Saturday, November 19, 2011
Is it egotism when a writer attempts to get media coverage of his work through whatever means is possible? I'll admit I have tried everything that isn't illegal. If you are a first time novelist and trying to become established as a writer, it is about the only way. Unless you have the moola to pay a publicist to do it for you. Having written what I believe is a better than average book, but not having the bucks to spend in paying someone else to promote it, I have had no other options. My only reason for writing is to MAKE MONEY! Isn't that the reason most of us write? There are some altruists who believe they should write only for the art of it, but they are probably unknown, and in a very small minority. I am not looking to be a famous author, only a successful one. I definitely want fortune ($$). If I have to be a self salesman to get people to buy my work, so be it! I do not apologize for what I have had to do to get some recognition. I blow my own horn, and march to my own beat. That is who I am. That is what I do. If anybody doesn't like my methods, they can suck it up and move on. It is not egotism, it is business, and writing is a business just like any other. You're in it to make money, or you are wasting your time.

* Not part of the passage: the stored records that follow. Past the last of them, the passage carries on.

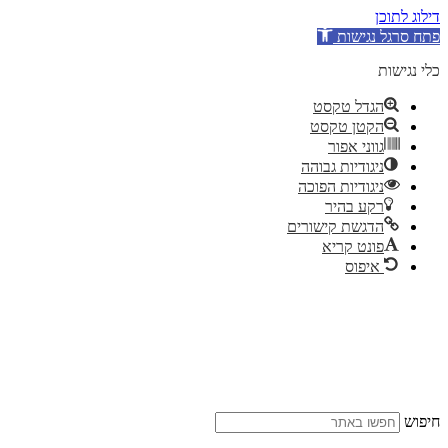
דילוג לתוכן
פתח סרגל נגישות
כלי נגישות
הגדל טקסט
הקטן טקסט
גווני אפור
ניגודיות גבוהה
ניגודיות הפוכה
רקע בהיר
הדגשת קישורים
פונט קריא
איפוס
דלג
לתוכן
חיפוש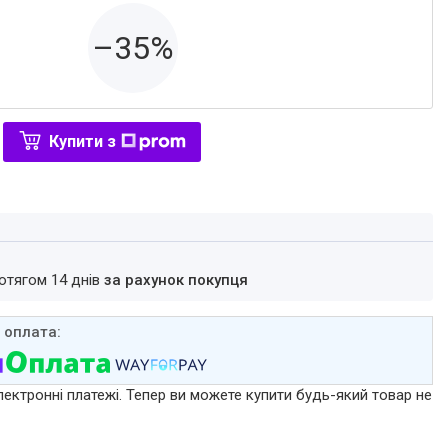
–35%
Купити з
ротягом 14 днів
за рахунок покупця
лектронні платежі. Тепер ви можете купити будь-який товар не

Saturday, November 5, 2011
Probably my biggest regret is letting people who have been friends to me slip out of my life. Sadly, there have been too many of them, but the one I miss the most is Mike Blachowicz. From about the age of nine until he entered college and moved away, Mike, Al Ousborne, and I were like the Three Musketeers, almost joined at the hip. We did all kinds of things together, and mostly all were fun. We did occasionally help a bit at Al's grandparents Chesapeake Bay shorefront home, and, normally, followed that up with speedboat rides, swimming and water skiing. Mike and Al both went to college, but I didn't. I got married and worked at Sears in their Parts and Service Department. Gradually, we lost contact and went our separate ways. Al did a stint in the Navy as a dentist, his chosen career, and Mike became an engineer and worked for DuPont living in Delaware. When Albert moved back to Baltimore after the Navy, he once again became my dentist (he had worked on me while in dental school). Neither of us had any kind of contact with Mike until about two years ago when during a dental visit, Al and I discussed how much we would like to get together after all these years. When I called Mike to set up a meeting, he was not interested. I was desolate. Maybe it was because of the way I put it when I talked to him about it, but I never made a second attempt. All I know, now, is there is a hole in my heart where Mike used to live.